Milwaukee Brewers – No. 55
- Pitcher
- Born: January 7, 1999 (age 27) Fort Lauderdale, Florida, U.S.
- Bats: LeftThrows: Left

MLB debut
- April 8, 2026, for the Milwaukee Brewers

MLB statistics (through 2026 season)
- Win–loss record: 7–5
- Earned run average: 4.19
- Strikeouts: 125
- Stats at Baseball Reference

Teams
- Milwaukee Brewers (2026–present);

= Shane Drohan =

American baseball player (born 1999)

Shane Liam Drohan (born January 7, 1999) is an American professional baseball pitcher for the Milwaukee Brewers of Major League Baseball (MLB). He made his MLB debut in 2026.

==Amateur career==
Drohan attended Cardinal Newman High School in West Palm Beach, Florida. He was drafted by the Philadelphia Phillies in the 23rd round of the 2017 Major League Baseball draft. He did not sign with the Phillies and played college baseball at Florida State University. In 2019, he played collegiate summer baseball with the Falmouth Commodores of the Cape Cod Baseball League.

==Professional career==
===Boston Red Sox===
The Boston Red Sox selected Drohan in the fifth round (148th overall) of the 2020 MLB draft. Drohan made his professional debut in 2021 with the Salem Red Sox. He played 2022 with the Greenville Drive and Double-A Portland Sea Dogs and started 2023 with Portland.

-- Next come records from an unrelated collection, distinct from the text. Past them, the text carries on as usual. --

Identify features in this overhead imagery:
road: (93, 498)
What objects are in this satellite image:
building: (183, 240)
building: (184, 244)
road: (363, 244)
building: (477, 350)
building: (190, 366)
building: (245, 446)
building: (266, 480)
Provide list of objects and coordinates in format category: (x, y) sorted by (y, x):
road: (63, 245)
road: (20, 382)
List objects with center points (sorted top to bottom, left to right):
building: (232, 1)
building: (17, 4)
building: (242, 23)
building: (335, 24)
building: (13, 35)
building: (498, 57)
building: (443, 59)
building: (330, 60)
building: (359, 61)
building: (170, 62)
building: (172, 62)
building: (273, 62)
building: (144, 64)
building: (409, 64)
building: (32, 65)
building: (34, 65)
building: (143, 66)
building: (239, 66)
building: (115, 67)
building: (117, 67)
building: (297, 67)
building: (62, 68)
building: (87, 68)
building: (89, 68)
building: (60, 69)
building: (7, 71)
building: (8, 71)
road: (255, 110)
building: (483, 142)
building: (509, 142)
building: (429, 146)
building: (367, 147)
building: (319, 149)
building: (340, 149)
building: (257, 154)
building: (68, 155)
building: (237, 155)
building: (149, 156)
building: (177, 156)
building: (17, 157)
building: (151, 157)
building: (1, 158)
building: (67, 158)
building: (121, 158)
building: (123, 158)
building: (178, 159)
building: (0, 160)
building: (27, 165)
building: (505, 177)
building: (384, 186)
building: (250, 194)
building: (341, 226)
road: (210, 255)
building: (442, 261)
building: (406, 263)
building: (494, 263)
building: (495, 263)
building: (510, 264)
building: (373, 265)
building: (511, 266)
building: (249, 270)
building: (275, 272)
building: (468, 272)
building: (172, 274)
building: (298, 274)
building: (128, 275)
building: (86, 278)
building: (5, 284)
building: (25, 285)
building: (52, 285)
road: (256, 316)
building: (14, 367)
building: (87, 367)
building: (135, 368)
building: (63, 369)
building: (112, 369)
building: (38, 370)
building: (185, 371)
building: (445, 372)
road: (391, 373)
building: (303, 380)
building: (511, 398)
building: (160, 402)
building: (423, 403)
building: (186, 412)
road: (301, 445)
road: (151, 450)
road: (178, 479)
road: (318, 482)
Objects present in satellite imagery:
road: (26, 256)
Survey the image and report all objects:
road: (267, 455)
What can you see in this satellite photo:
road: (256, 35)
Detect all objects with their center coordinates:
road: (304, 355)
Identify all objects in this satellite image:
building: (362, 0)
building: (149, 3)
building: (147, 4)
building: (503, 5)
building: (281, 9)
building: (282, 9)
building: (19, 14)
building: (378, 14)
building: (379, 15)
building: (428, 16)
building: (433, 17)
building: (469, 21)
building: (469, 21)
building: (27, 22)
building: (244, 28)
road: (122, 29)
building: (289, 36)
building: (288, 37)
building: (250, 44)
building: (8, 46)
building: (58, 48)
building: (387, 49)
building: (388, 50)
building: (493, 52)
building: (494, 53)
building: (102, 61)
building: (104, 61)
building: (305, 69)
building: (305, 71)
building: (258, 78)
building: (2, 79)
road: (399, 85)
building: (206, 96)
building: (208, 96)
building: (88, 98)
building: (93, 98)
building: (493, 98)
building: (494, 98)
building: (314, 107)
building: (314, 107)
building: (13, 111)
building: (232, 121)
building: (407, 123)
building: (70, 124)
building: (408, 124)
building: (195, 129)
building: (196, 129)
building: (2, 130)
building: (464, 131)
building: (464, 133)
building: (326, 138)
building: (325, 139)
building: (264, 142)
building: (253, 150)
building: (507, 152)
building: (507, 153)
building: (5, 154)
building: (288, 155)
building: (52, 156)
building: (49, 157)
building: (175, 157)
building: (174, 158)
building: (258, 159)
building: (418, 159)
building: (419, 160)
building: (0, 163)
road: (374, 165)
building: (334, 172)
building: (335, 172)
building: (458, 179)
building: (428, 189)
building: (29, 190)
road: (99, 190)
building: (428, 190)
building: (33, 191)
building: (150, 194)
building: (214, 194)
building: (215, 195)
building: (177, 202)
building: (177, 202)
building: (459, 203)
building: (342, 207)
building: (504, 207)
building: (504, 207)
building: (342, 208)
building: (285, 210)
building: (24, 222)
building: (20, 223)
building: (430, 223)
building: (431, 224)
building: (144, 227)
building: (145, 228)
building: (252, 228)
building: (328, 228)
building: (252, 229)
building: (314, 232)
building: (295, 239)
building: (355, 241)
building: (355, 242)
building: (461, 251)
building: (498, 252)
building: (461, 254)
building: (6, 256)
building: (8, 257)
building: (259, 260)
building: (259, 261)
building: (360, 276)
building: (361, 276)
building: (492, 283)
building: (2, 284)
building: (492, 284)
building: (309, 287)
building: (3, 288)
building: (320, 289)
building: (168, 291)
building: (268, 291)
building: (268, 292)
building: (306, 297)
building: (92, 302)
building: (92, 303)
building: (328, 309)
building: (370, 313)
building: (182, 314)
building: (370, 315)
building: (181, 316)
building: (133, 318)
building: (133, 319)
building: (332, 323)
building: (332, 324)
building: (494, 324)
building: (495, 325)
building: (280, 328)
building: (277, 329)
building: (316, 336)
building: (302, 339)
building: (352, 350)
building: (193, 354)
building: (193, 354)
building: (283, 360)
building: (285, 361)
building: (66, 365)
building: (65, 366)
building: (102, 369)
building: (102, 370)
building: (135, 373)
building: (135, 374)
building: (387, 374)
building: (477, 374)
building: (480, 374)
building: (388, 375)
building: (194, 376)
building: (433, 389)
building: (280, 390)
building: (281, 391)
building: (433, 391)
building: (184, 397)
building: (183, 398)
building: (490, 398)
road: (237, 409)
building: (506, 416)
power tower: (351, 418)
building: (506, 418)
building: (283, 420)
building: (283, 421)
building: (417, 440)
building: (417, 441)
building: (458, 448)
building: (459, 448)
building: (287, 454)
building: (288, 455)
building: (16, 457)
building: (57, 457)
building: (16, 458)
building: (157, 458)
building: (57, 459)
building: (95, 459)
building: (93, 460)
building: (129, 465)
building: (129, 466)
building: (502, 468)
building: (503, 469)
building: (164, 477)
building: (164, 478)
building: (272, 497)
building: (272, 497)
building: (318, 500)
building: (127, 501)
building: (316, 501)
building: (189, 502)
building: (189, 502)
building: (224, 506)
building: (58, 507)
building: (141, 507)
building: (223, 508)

On December 6, 2023, the Chicago White Sox selected Drohan from the Red Sox in the Rule 5 draft. On February 22, 2024, Drohan underwent a nerve decompression procedure on his left shoulder, and was placed on the 60–day injured list to begin the season. On June 9, Drohan was activated from the injured list and subsequently designated for assignment. On June 12, Drohan was returned to the Red Sox organization.

In 2025, Drohan made 15 appearances (14 starts) split between the High-A Greenville Drive and Triple-A Worcester Red Sox, for whom he posted a 5-2 record and 3.00 ERA with 77 strikeouts over 54 innings of work. On November 18, 2025, the Red Sox added Drohan to their 40-man roster to protect him from the Rule 5 draft.

===Milwaukee Brewers===
On February 9, 2026, the Red Sox traded Drohan, Kyle Harrison, and David Hamilton to the Milwaukee Brewers in exchange for Caleb Durbin, Andruw Monasterio, Anthony Seigler, and a compensation round draft pick in the 2026 MLB draft. He was optioned to the Triple-A Nashville Sounds to begin the regular season. On April 6, Drohan was promoted to the major leagues for the first time. On April 30, he recorded his first career win, allowing one run over four innings of relief against the Arizona Diamondbacks.